Berbincang sambil melihat langsung ke lokasi sambil menyusuri lereng pegunungan bersama tokoh masyarakat ini mengasyikan, ditunjukkan beberapa tempat sumber air dan peralatan yang sudah tidak beroperasi lagi. Jalan setapak menanjak dan curam hingga hampir 1 km lebih yang harus dilalui menjadi tantangan penulis untuk membuktikan kondisi nyata yang perlu dicermati tentunya.
Di tengah perjalanan di lereng/perbukitan sempat pula penulis berhenti sejenak menjumpai seorang ibu yang sedang meramban (mencari pakan ternak). Ia berkata bahwa "susah mas kalau musim kering begini, usaha bertani berhenti sementara karena kebutuhann air (untuk irigasi, red) sulit diperoleh.
Tanaman yang masih mau berbuah yaitu pohon kelapa, namun harganya anjlok, per-buahnya hanya diharga Rp 500,- sehingga lebih baik dibiarkan saja menggantung di pohonnya hingga kering" tambahnya.
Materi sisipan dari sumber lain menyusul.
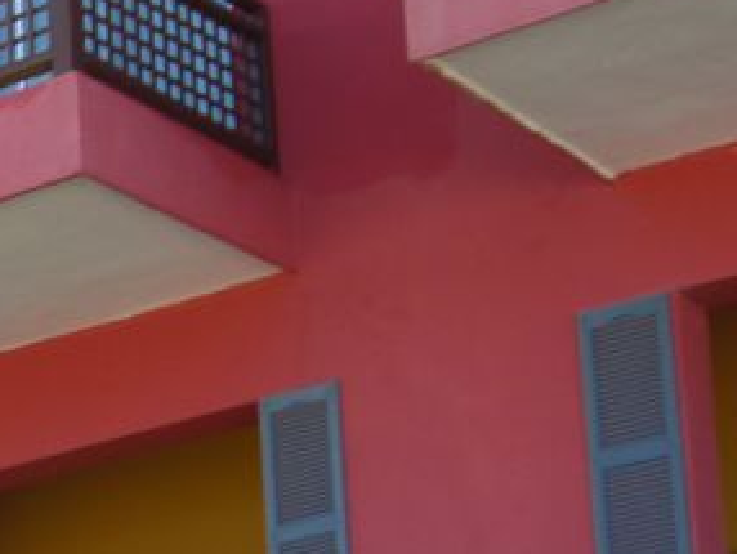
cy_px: 624
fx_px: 2898
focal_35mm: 136
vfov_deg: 10.8
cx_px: -417
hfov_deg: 13.5
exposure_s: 1/200
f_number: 2.7
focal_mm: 6.2
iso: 64
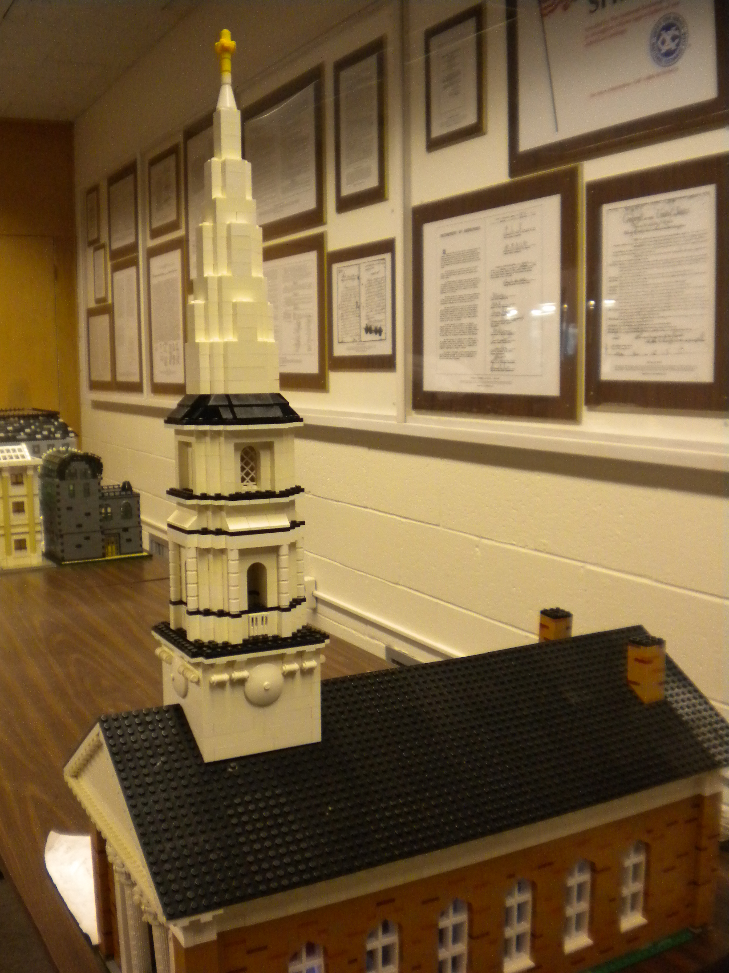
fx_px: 983
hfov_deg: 40.7
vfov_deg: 52.6
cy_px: 486
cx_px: 364
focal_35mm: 35
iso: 400
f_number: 3.1
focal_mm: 6.3
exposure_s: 1/50.8
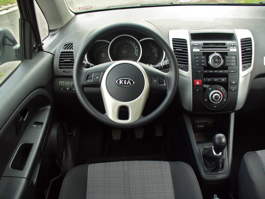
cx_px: 132
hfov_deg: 50.1
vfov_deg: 38.7
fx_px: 283
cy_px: 100
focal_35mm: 37
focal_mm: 6.1
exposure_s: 1/50
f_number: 2.8
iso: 100
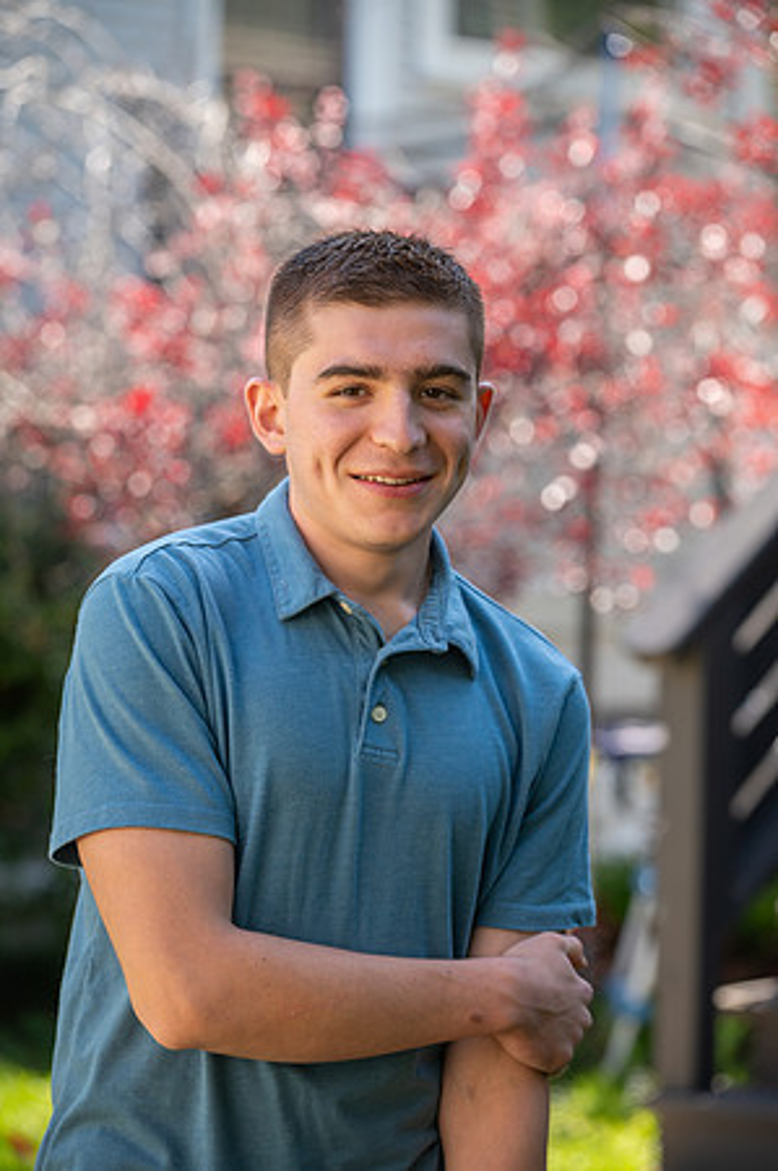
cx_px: 389
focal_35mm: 125
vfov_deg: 16.4
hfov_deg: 10.9
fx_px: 4061
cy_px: 586
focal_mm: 125
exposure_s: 1/250
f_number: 4
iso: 250
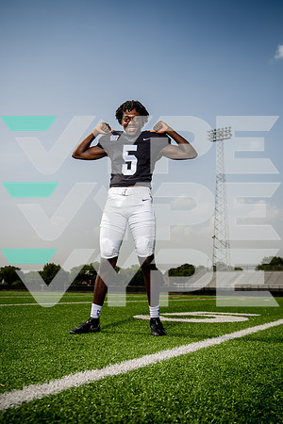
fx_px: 389
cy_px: 212
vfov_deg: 57.2
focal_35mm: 33
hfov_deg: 40.0
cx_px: 142
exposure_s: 1/1250
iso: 100
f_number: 4.5
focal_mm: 33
Sekilas beberapa data di atas memberi gambaran betapa vitalnya air bagi kehidupan warga di Dusun Penggung. Walaupun di lokasi ini telah dibangun Waduk Mini Kleco, sebagai bantuan irigasi namun di musim kemarau nampak volume airnya minim.
Waduk yang berada di area 20 hektar tanah berdataran tinggi berkapasitas menampung 8.500 meter kubik air ini - terlihat permukaan hanya berkisar 70 cm dari dasar sehingga kurang mampu mendistribusikan air sesuai kebutuhan warga sekitar.